Study Guide: The Cloud of Unknowing, Chapter 27


In this one-paragraph chapter Anonymous tells us “who should engage in this [contemplative] work of grace?” (67)

More precisely, Anonymous unpacks this concern by tellings us who should practice contemplative prayer, when should that person do it? and how it should it be done. Contemplative prayer, he says, is for everyone whno “forsakes the world and the active life to dedicate [herself or himself] to the contemplative life.” It doesn’t make any difference—not a whit!—if such a person has or has not been a “chronic sinner.”

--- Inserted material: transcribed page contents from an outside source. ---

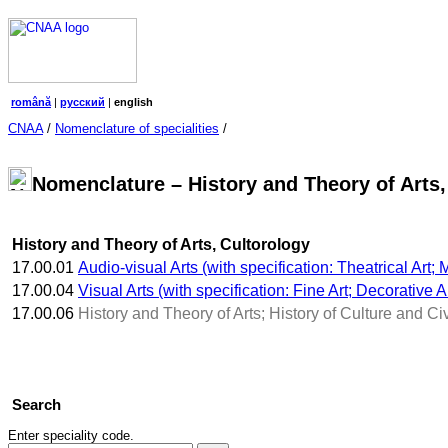
română
|
русский
|
english
CNAA
/
Nomenclature of specialities
/
Nomenclature – History and Theory of Arts,
History and Theory of Arts, Cultorology
17.00.01
Audio-visual Arts (with specification: Theatrical Art
17.00.04
Visual Arts (with specification: Fine Art; Decorative Ar
17.00.06
History and Theory of Arts; History of Culture and Civ
Search
Enter speciality code.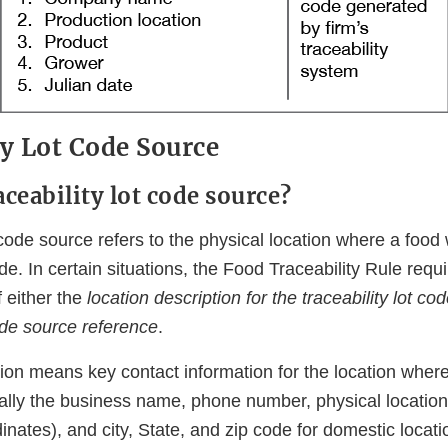
ty Lot Code Source
aceability lot code source?
t code source refers to the physical location where a foo
ode. In certain situations, the Food Traceability Rule requ
 either the
location description for the traceability lot co
code source reference
.
ion means key contact information for the location where
cally the business name, phone number, physical location
nates), and city, State, and zip code for domestic locat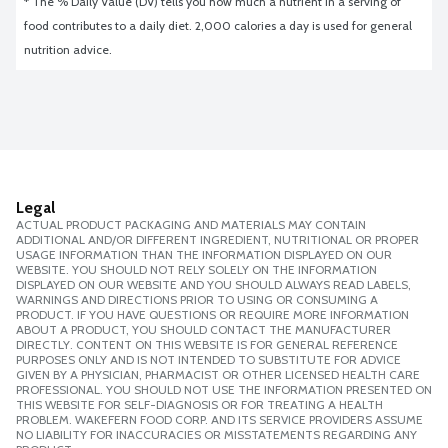
* The % Daily Value (DV) tells you how much a nutrient in a serving of 
food contributes to a daily diet. 2,000 calories a day is used for general 
nutrition advice.
Legal
ACTUAL PRODUCT PACKAGING AND MATERIALS MAY CONTAIN
ADDITIONAL AND/OR DIFFERENT INGREDIENT, NUTRITIONAL OR PROPER
USAGE INFORMATION THAN THE INFORMATION DISPLAYED ON OUR
WEBSITE. YOU SHOULD NOT RELY SOLELY ON THE INFORMATION
DISPLAYED ON OUR WEBSITE AND YOU SHOULD ALWAYS READ LABELS,
WARNINGS AND DIRECTIONS PRIOR TO USING OR CONSUMING A
PRODUCT. IF YOU HAVE QUESTIONS OR REQUIRE MORE INFORMATION
ABOUT A PRODUCT, YOU SHOULD CONTACT THE MANUFACTURER
DIRECTLY. CONTENT ON THIS WEBSITE IS FOR GENERAL REFERENCE
PURPOSES ONLY AND IS NOT INTENDED TO SUBSTITUTE FOR ADVICE
GIVEN BY A PHYSICIAN, PHARMACIST OR OTHER LICENSED HEALTH CARE
PROFESSIONAL. YOU SHOULD NOT USE THE INFORMATION PRESENTED ON
THIS WEBSITE FOR SELF-DIAGNOSIS OR FOR TREATING A HEALTH
PROBLEM. WAKEFERN FOOD CORP. AND ITS SERVICE PROVIDERS ASSUME
NO LIABILITY FOR INACCURACIES OR MISSTATEMENTS REGARDING ANY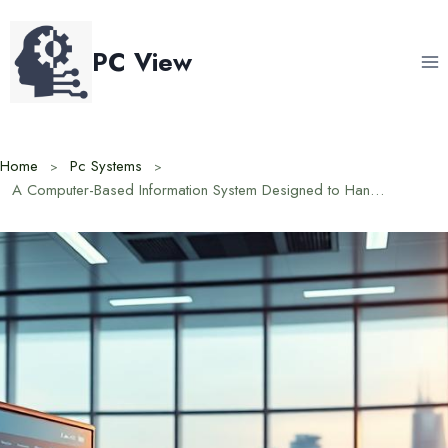
Skip
to
PC View
content
Home
Pc Systems
A Computer-Based Information System Designed to Handle Data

It should be noted, however, that while Anonymous in this chapter seems to say that someone inclined to contemplative prayer and living may wish to become a monk, nun, or hermit, he does not exclude people whose lives may be described as “active,” that is,

engaged in compassionate activity in the ordinary work-a-day world.  As you may remember, in his “Preface” he says that such people may be “stirred by God’s mysterious Spirit, allowing them to participate in contemplation at the highest level from time to time” (6). Anonymous might well have in mind the kind of Christian  from another well-known contemplative, Walter Hilton (ca. 1340-1396), wrote his “Mixed Life,” a letter sent to a devout lay of wealth and household responsibility, advising him not to give up nhis active life to become a contemplative, but to mix or combine the two. Such a possibility means that we may live contemplatively, maybe not as monastics or nuns or hermits but as ordinary people who are in love with God and want to “be” with him. 

Might it be that this understanding motivated Karl Rahner, an insightful Roman Catholic theologian, to say several years  ago that “the Christian of the future will be a mystic or will not exist"?